Private banks face a crucial challenge in ensuring that client onboarding processes are efficient, secure, and compliant with regulatory requirements. Manual verification of client data can be time-consuming and prone to errors, leading to delayed or incorrect onboarding decisions.
In this 24-hour datathon challenge, participants will develop an automated solution to verify the consistency of client data and predict whether a client should be accepted or rejected based on their profile information.
Participants will be provided with a training dataset consisting of 10,000 client profiles, each comprising five JSON documents:
- passport.json: Client identification details
- client_profile.json: Demographic and personal information
- account_form.json: Account opening details
- client_description.json: KYC description of a client
- label.json: Binary label indicating whether the client data is consistent and acceptable (Accept) or not (Reject)

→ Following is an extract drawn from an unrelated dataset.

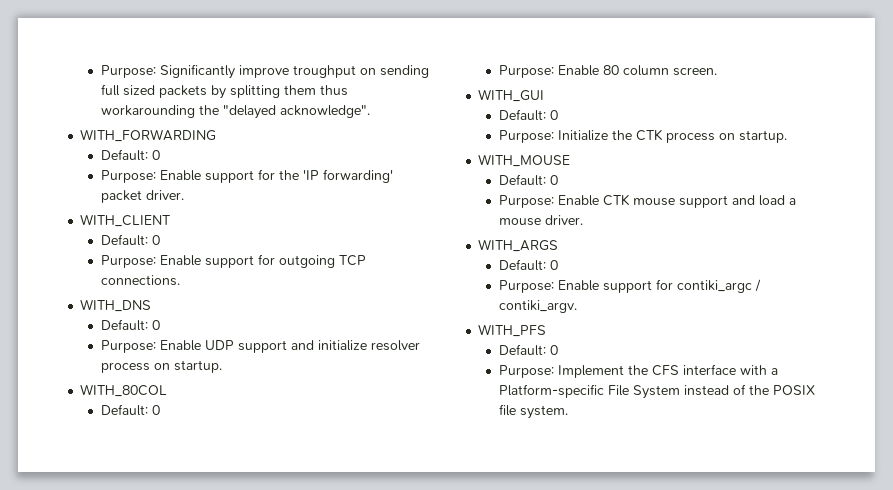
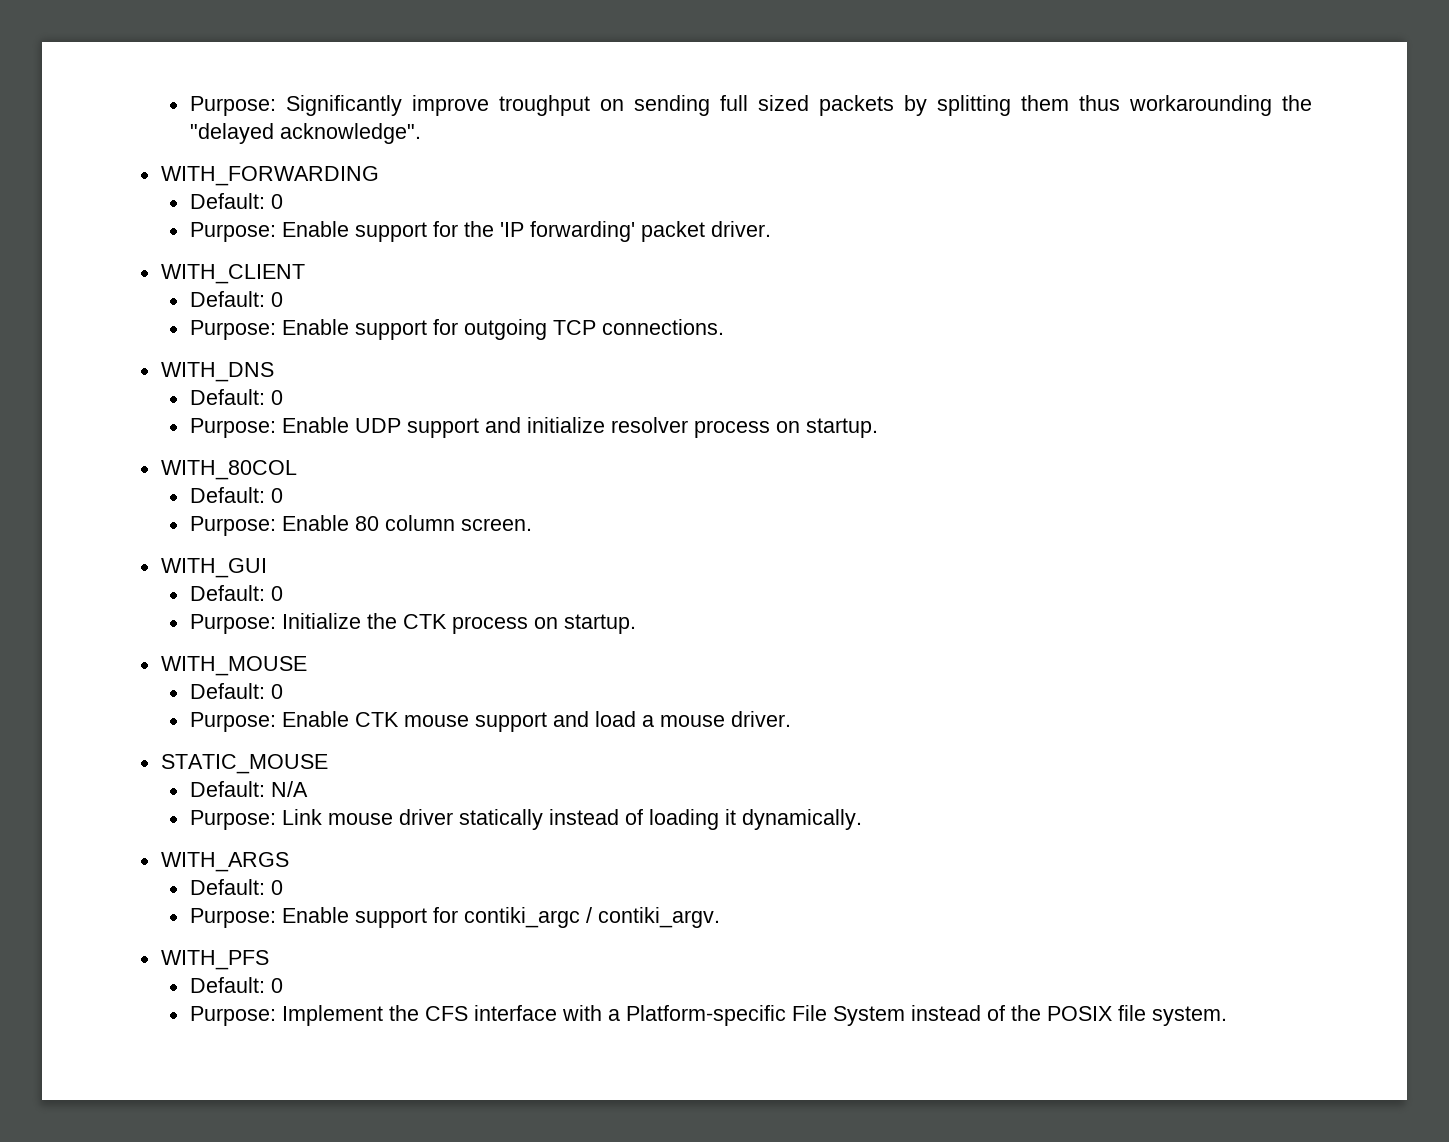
(583, 220) none -> [160,754,328,774] [189,781,308,797] [189,809,862,830] // STATIC_MOUSE // Default: N/A // Purpose: Link mouse driver statically instead of loading it dynamically.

Using the provided training dataset, participants must develop a machine learning model or algorithm that can automatically verify the consistency of client data and predict the corresponding label.
After the development period, participants will receive a separate evaluation dataset consisting of 1,000 client profiles, each with four JSON documents (passport, client_profile, account_form, and client_description). Their task is to apply their solution to these new client profiles and generate a CSV file with two columns (no header, no index):
- client_id: Unique identifier for each client
- label: Predicted binary label (Accept or Reject) indicating whether the client data is consistent and acceptable
A single CSV file containing the predicted labels for the 1,000 client profiles in the evaluation dataset
Codebase with solution
Presentation describing the approach, methodology, and any insights gained during the challenge (5 minutes)
Following files are available in repository:
- datathon.zip - archive with 10,000 clients. Each client is a separate archive, consisting of five files mentioned
- this archive is split into four parts, named datathon_part[i].zip
- solution.csv - template CSV file to show the shape of expected solution delivered for evaluation set
- evaluation.zip - archive with 1,000 clients. Each client is a separate archive, consisting of four files mentioned
- this file will be submitted shortly before end of the challenge
Solution provided will be evaluated according to following criteria:
- accuracy in provided solution file
- solution design criteria like efficiency, novelty, elegance and applicability within the banking sector
- presentation of the solution
To evaluate prediction score, classification labels have to be provided in the same format as in the provided example. Name your submission csv file as "<team_name>.csv". Please fork this repository, start developing your project, and ensure your final submission, including your code, is uploaded to your forked repository before Sunday 12:00pm, as this will be used to evaluate your solution.